Jamaican pens acclaimed novel
“ Sara, you are one of the most gifted writers I’ve ever had the great luck to work with, with a voice that refuses any categorisation. It sings from the page, drawing a protagonist who is never confined to the role of victim, but breaks free and creates a history on her own terms . ”
— Katy Loftus, Viking/Penguin editor
The buzz was palpable at the book launch for The Confessions of Frannie Langton by Jamaican-born author Sara Collins, which was held at Hatchards bookshop in Piccadilly, London, on April 9; with a cocktail reception immediately following at Brown’s Hotel. The novel was published by Penguin Random House, in the UK on April 4 and is due to be published in the USA and Canada on May 21 by Harper Collins. The book tells the story of Frannie Langton, a young Jamaican woman brought to London in the early 19th century and accused of the murder of her employer and his wife, and has received glowing reviews from The Guardian (“a stunning debut”) and The Time s (“a star in the making”). Rights have been sold to an additional 12 territories for translation, including Spain, France, Germany, Greece and the Netherlands, and TV rights were sold to UK-based production company Drama Republic in a deal announced on April 11.

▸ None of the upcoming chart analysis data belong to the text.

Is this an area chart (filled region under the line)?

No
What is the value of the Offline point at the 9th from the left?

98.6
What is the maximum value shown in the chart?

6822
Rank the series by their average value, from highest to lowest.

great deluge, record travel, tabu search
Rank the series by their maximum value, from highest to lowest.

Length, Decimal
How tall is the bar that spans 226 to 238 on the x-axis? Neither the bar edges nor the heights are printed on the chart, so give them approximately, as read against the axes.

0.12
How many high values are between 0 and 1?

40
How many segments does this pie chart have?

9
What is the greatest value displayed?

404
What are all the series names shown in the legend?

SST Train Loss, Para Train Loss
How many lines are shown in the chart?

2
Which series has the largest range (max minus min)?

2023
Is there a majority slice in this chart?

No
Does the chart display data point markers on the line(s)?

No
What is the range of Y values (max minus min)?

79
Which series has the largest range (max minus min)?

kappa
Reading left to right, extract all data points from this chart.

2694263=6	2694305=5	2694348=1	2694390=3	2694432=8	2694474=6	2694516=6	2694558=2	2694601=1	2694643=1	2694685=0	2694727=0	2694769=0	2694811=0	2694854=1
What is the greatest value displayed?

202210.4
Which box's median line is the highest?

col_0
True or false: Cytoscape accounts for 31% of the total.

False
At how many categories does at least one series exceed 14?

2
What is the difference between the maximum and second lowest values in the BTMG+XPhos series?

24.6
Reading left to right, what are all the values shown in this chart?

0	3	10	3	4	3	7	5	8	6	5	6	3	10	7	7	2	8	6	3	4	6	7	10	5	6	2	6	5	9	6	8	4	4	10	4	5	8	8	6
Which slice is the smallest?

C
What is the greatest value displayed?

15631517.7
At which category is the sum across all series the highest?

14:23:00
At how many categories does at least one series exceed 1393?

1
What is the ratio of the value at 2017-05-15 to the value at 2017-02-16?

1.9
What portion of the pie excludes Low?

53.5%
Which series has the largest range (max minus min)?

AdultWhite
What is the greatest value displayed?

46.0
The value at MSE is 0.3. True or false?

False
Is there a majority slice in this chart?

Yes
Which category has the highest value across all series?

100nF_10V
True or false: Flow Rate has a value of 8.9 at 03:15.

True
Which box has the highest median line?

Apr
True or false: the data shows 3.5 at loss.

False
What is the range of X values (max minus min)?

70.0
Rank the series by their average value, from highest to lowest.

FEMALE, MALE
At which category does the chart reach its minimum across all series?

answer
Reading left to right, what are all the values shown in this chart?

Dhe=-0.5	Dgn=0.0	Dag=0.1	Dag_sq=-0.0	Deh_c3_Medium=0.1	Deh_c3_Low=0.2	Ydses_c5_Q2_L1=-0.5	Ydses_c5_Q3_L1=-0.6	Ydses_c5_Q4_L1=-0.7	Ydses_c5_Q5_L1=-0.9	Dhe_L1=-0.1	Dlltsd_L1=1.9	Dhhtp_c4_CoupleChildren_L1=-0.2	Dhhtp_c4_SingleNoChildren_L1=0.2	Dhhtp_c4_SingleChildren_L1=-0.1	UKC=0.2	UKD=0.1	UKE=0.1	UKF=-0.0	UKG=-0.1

The launch was attended by friends and family, authors and industry professionals. Collins, who left Jamaica at the age of four and grew up in Grand Cayman, highlighted the challenges of getting a book published: “I grew up on an island so small that it didn’t show up on many maps. The message we got there was that people who came from places like that didn’t do things like this. Small islands were supposed to give you small ambitions. But reading brought the world within my reach. Reading showed me that your ambition can outweigh your reality.“
Collins’s agent, Nelle Andrew, said: “I hope that with voices like Frannie, people out there who maybe haven’t seen themselves in stories before will no longer feel the need to mould themselves to reflect the world but be like Sara Collins and demand the world to recognise and welcome them into the narratives that exist already. I hope that with authors like Sara Collins, other young girls and women, who before may not have felt they could touch pre-established codes, will realise their input is just as valuable and that these codes are meant to evolve not to petrify like wood.”
Collins studied law at the London School of Economics (LSE) and worked as a lawyer for 17 years. In 2014 she embarked upon a Master’s in Creative Writing at Cambridge University, where she was the recipient of the Michael Holroyd Prize, and shortlisted for the Lucy Cavendish prize.